(Text for analysis Opens)
Hogan, then, has been on both sides of the European machine at its most ruthless, and has first-hand experience of the power the bloc can exert on weaker parties. UK businesses might wonder whether this will engender empathy, or impatience with special pleading.
But in the early 2010s, despite the dirty work he was tasked with, Hogan remained remarkably popular with local associations, charming parts of the country that more urbane colleagues could not. And yet it often seemed he was on the verge of burning up his political capital. He survived one scandal in 2012 over controversial remarks about the traveller community, later receiving an apology and undisclosed damages in a settlement with two media organisations that accused him of racism. He got into another fix in 2014 when it emerged he sent CVs belonging to constituents to the head of Ireland’s new public water utility.
So when Kenny nominated Hogan for the commission in 2014, it wasn’t clear whether it was a reward for loyal service, or a bid to get an increasingly controversial figure off Fine Gael’s doorstep.
(Text for analysis Closes)
(Supplied data Opens)
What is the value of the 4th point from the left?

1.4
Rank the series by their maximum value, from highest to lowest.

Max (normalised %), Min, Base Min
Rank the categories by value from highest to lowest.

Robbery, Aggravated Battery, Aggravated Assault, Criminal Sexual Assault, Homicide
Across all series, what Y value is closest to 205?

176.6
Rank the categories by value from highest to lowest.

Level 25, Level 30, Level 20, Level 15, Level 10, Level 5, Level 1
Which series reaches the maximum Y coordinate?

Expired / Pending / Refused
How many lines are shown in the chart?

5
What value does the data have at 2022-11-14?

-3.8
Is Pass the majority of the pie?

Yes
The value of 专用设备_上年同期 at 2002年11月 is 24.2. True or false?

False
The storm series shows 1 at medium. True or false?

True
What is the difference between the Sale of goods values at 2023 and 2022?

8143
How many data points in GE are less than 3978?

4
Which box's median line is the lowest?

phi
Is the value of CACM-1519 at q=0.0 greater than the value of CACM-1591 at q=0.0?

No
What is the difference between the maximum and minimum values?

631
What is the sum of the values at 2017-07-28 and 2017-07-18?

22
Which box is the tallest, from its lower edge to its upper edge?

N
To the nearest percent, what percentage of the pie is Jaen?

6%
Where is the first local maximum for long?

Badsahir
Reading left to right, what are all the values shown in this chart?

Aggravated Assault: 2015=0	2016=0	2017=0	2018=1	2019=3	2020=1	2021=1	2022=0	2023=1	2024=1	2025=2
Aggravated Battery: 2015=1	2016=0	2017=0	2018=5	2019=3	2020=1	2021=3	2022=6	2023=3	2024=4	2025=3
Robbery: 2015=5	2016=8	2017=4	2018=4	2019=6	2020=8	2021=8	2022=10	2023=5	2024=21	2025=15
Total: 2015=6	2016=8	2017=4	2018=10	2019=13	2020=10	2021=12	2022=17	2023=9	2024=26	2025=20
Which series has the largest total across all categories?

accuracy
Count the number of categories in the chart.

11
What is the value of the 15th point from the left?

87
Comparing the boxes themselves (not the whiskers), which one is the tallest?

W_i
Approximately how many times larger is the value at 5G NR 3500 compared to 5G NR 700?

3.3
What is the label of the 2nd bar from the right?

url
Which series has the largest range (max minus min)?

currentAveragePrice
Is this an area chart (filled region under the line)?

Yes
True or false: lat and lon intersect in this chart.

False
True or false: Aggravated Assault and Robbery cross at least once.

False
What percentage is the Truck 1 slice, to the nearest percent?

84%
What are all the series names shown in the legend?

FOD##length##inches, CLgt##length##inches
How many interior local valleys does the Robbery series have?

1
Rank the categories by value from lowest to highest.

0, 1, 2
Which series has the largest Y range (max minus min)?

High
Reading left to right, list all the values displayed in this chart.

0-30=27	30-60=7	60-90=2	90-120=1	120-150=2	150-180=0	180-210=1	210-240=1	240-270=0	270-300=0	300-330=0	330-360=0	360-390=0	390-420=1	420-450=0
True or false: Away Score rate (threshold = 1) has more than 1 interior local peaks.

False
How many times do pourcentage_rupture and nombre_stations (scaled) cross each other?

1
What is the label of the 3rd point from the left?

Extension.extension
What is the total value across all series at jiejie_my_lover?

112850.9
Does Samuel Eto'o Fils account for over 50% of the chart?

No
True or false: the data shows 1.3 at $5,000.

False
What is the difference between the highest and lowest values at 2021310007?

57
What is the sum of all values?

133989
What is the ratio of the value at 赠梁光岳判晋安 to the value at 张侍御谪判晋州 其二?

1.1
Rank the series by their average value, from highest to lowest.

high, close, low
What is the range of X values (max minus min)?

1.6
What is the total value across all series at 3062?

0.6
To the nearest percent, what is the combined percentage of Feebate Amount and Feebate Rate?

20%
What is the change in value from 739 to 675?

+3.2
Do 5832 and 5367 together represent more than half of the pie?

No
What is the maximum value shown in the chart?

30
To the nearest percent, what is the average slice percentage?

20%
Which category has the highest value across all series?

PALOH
(Supplied data Closes)
§ **Task item**
Write out the passage about Hogan from "But in the early" up to and including "Fine Gael’s doorstep.". The lines come from a different source than the passage about Hogan.

§ **Exercise solution**
But in the early 2010s, despite the dirty work he was tasked with, Hogan remained remarkably popular with local associations, charming parts of the country that more urbane colleagues could not. And yet it often seemed he was on the verge of burning up his political capital. He survived one scandal in 2012 over controversial remarks about the traveller community, later receiving an apology and undisclosed damages in a settlement with two media organisations that accused him of racism. He got into another fix in 2014 when it emerged he sent CVs belonging to constituents to the head of Ireland’s new public water utility.
So when Kenny nominated Hogan for the commission in 2014, it wasn’t clear whether it was a reward for loyal service, or a bid to get an increasingly controversial figure off Fine Gael’s doorstep.